DataDog / datadog-lambda-js

The Datadog AWS Lambda Library for Node
Apache License 2.0
109 stars 35 forks source link

`bind EMFILE 0.0.0.0` errors with Node 20 #452

Closed kimmoahokas closed 8 months ago

kimmoahokas commented 9 months ago

Expected Behavior

Function works the same as with Node 18

Actual Behavior

Function error rate is about 1-2% with following error in logs (added new lines for easier reading)

2023-12-12T13:22:28.894Z
4f6bb64f-d04b-48ca-a6c3-a55abc6e36c8
ERROR
[dd.trace_id=364466785825974076 dd.span_id=364466785825974076]
Uncaught Exception 
{
  "errorType": "Error",
  "errorMessage": "bind EMFILE 0.0.0.0",
  "code": "EMFILE",
  "errno": -24,
  "syscall": "bind",
  "address": "0.0.0.0",
  "stack": [
    "Error: bind EMFILE 0.0.0.0",
    "    at node:dgram:363:20",
    "    at AsyncResource.runInAsyncScope (node:async_hooks:206:9)",
    "    at bound (node:async_hooks:238:16)",
    "    at /opt/nodejs/node_modules/dd-trace/packages/datadog-instrumentations/src/dns.js:79:12",
    "    at AsyncResource.runInAsyncScope (node:async_hooks:206:9)",
    "    at bound (node:async_hooks:238:16)",
    "    at process.processTicksAndRejections (node:internal/process/task_queues:83:21)"
  ]
}

Steps to Reproduce the Problem

I don't have isolated reproduction steps for this, but so far we have seen this with all the lambda functions we have tried to update to node 20. Seems to happen at least with lambdas that use AWS SDK v3 or that do HTTPS requests with got v13. We are currently trying to implement a minimal reproduction case.

Specifications

Stacktrace

Error: bind EMFILE 0.0.0.0
at node:dgram:363:20
at AsyncResource.runInAsyncScope (node:async_hooks:206:9)
at bound (node:async_hooks:238:16)
at /opt/nodejs/node_modules/dd-trace/packages/datadog-instrumentations/src/dns.js:79:12
at AsyncResource.runInAsyncScope (node:async_hooks:206:9)
at bound (node:async_hooks:238:16)
at process.processTicksAndRejections (node:internal/process/task_queues:83:21)
jokalli2 commented 9 months ago

We can see the issue (increasing fd_use in Lambda Insights metrics) with even a trivial lambda that does no outgoing HTTP requests by itself.
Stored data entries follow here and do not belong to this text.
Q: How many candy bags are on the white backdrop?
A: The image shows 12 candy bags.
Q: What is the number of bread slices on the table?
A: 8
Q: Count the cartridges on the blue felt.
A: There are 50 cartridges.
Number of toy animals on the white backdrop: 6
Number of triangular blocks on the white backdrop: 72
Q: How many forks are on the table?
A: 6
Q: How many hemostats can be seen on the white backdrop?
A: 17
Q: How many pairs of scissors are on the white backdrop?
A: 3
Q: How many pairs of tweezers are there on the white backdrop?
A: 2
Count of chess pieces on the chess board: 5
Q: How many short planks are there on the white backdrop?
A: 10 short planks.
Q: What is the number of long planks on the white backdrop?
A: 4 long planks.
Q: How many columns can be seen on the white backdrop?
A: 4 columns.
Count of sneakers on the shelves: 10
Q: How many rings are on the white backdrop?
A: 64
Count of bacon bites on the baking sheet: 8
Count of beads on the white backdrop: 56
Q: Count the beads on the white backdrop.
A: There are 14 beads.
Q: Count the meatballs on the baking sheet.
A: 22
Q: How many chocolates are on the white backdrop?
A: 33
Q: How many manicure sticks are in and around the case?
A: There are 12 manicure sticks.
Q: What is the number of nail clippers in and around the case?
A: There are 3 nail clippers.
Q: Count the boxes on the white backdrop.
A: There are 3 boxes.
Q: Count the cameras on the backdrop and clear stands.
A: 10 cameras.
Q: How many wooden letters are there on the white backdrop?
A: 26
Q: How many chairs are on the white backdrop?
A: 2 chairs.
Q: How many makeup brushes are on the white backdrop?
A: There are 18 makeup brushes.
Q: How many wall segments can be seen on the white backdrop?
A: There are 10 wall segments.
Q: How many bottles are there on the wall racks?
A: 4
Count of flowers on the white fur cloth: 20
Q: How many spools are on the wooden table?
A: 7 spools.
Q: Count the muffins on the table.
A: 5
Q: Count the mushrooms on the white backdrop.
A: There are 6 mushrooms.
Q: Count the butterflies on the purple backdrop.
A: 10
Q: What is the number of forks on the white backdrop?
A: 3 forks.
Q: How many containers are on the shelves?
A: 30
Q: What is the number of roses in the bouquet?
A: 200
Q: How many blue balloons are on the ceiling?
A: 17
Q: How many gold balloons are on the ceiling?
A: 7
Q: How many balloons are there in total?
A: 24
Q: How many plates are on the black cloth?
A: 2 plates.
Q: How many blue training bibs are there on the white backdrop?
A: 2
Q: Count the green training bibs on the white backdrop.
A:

jokalli2 commented 9 months ago

We have now verifying that after removing the Datadog lambda layers from the affected lambda, the fd_use metrics drops significantly (from hitting the service limit 1024 to about 20).

Is there anything that we can do still to investigate the issue? Can we disable some parts of the instrumentation to narrow down the problem?

astuyve commented 9 months ago

Hey folks, thanks for this report. I have managed to reproduce it sporadically, but it'd be great if we could narrow down any specific layer version.

I only managed to reproduce this in a kinesis writer service, using the v3 sdk (about .5% of requests).

Does this occur for node18? For the aws-sdk v2? I'm asking about the SDK because a cursory google search shows this occurring historically in that project.

Thanks, stay tuned!

kimmoahokas commented 9 months ago

For us it does not happen on Node 18 at all. On Node 20 happens about 0.5% of the time even without AWS SDK.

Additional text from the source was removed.